---------- GIVEN MATERIAL

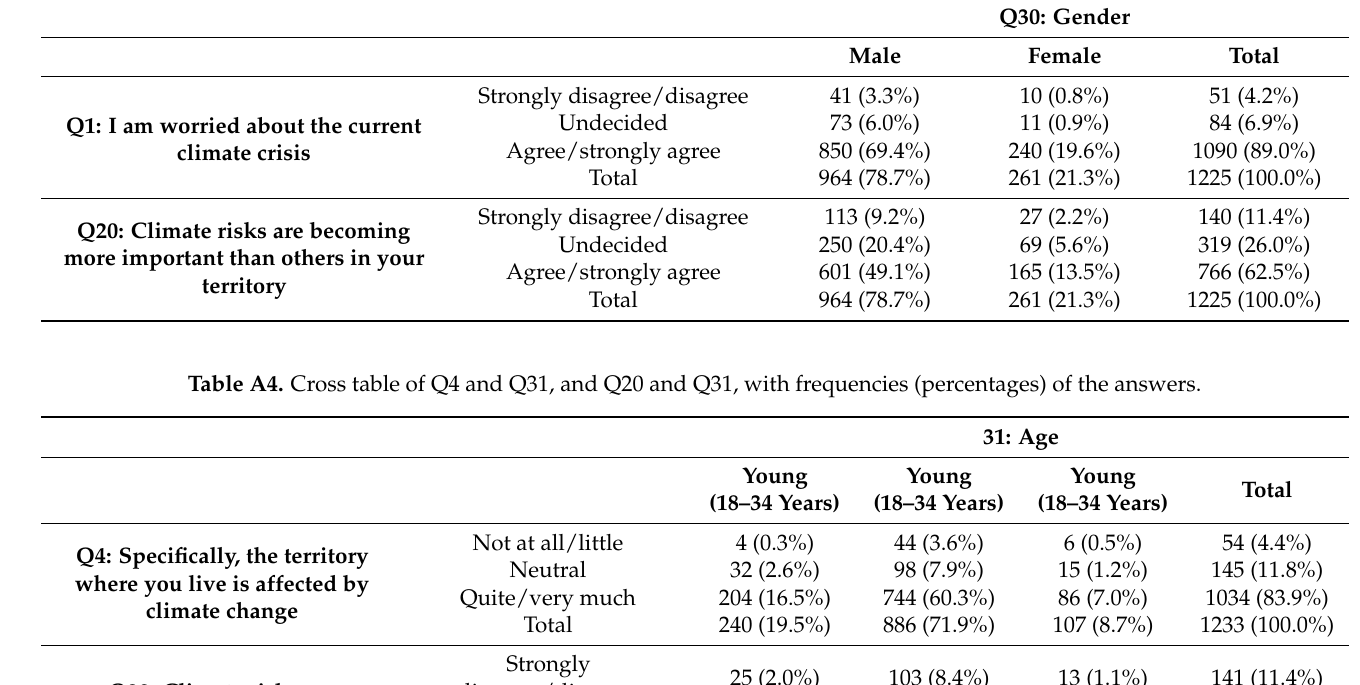
Table A3. Cross table of Q1 and Q30, and Q20 and Q30, with frequencies (percentages) of the answers.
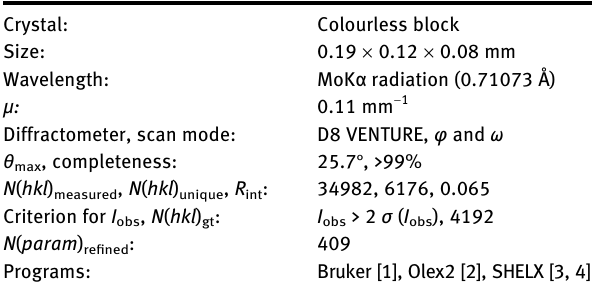
Table  : Data collection and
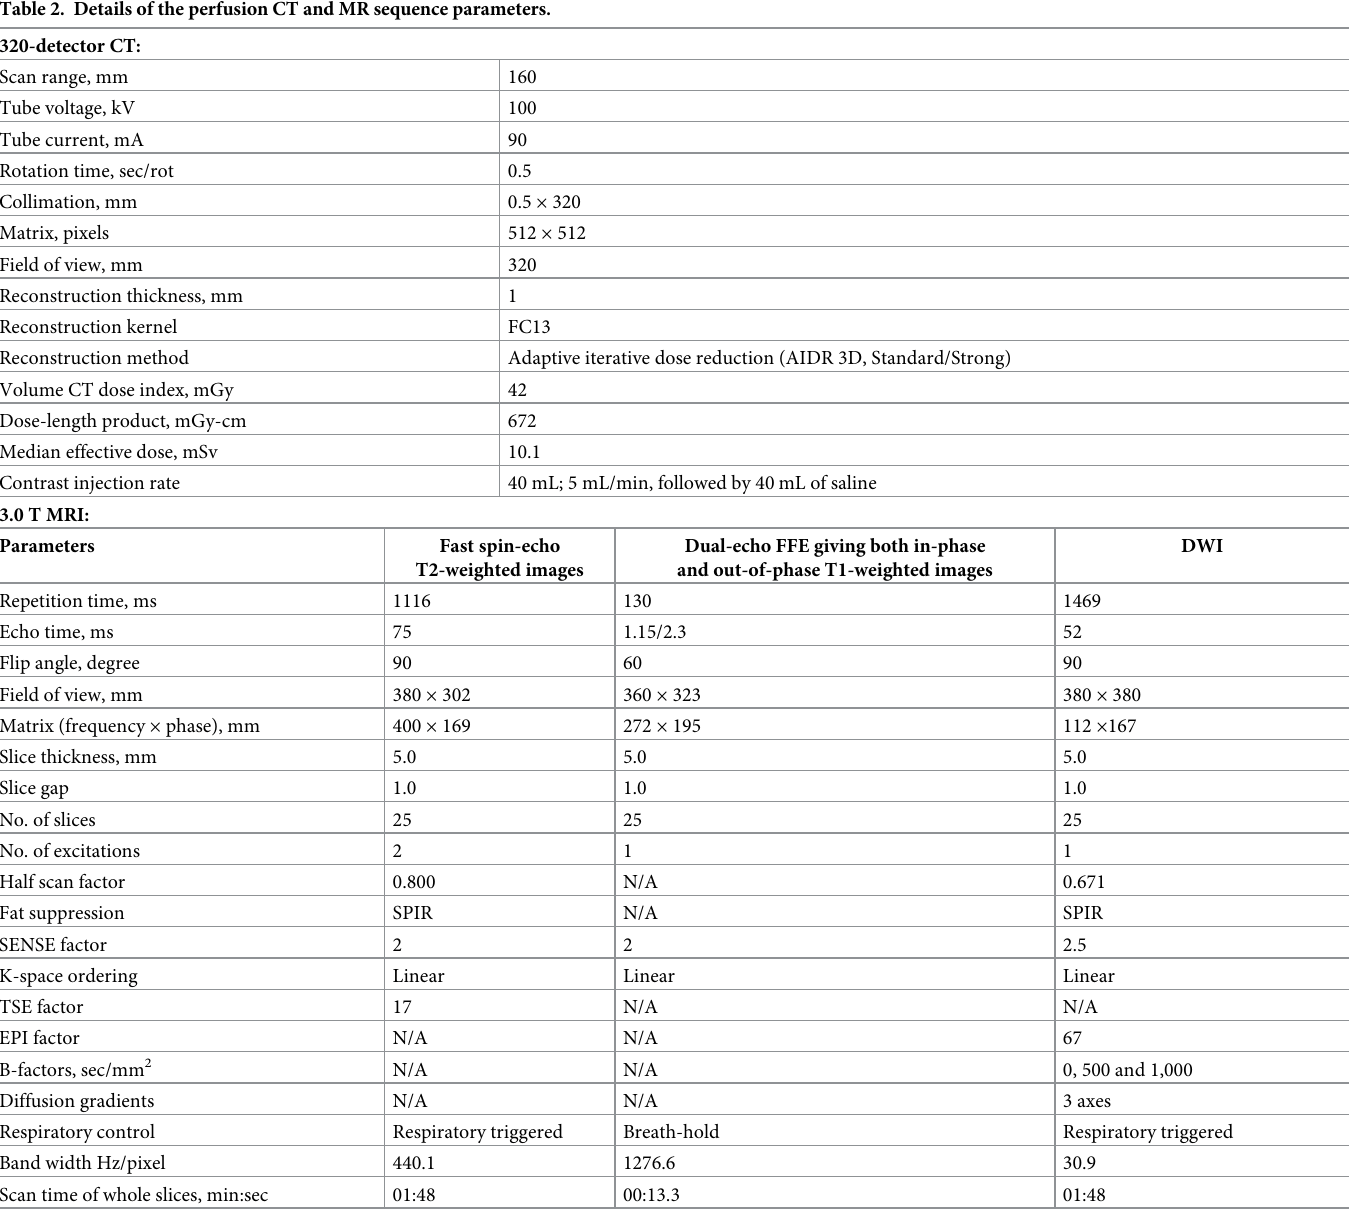
Table 2. Details of the perfusion CT and MR sequence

--------------------

A word-for-word copy of the lines from the one with "Table  : Data collection and" through the final line of the listing above is the whole answer, and it contains no pictures.

**RESULT BELOW:**
Table  : Data collection and
Table 2. Details of the perfusion CT and MR sequence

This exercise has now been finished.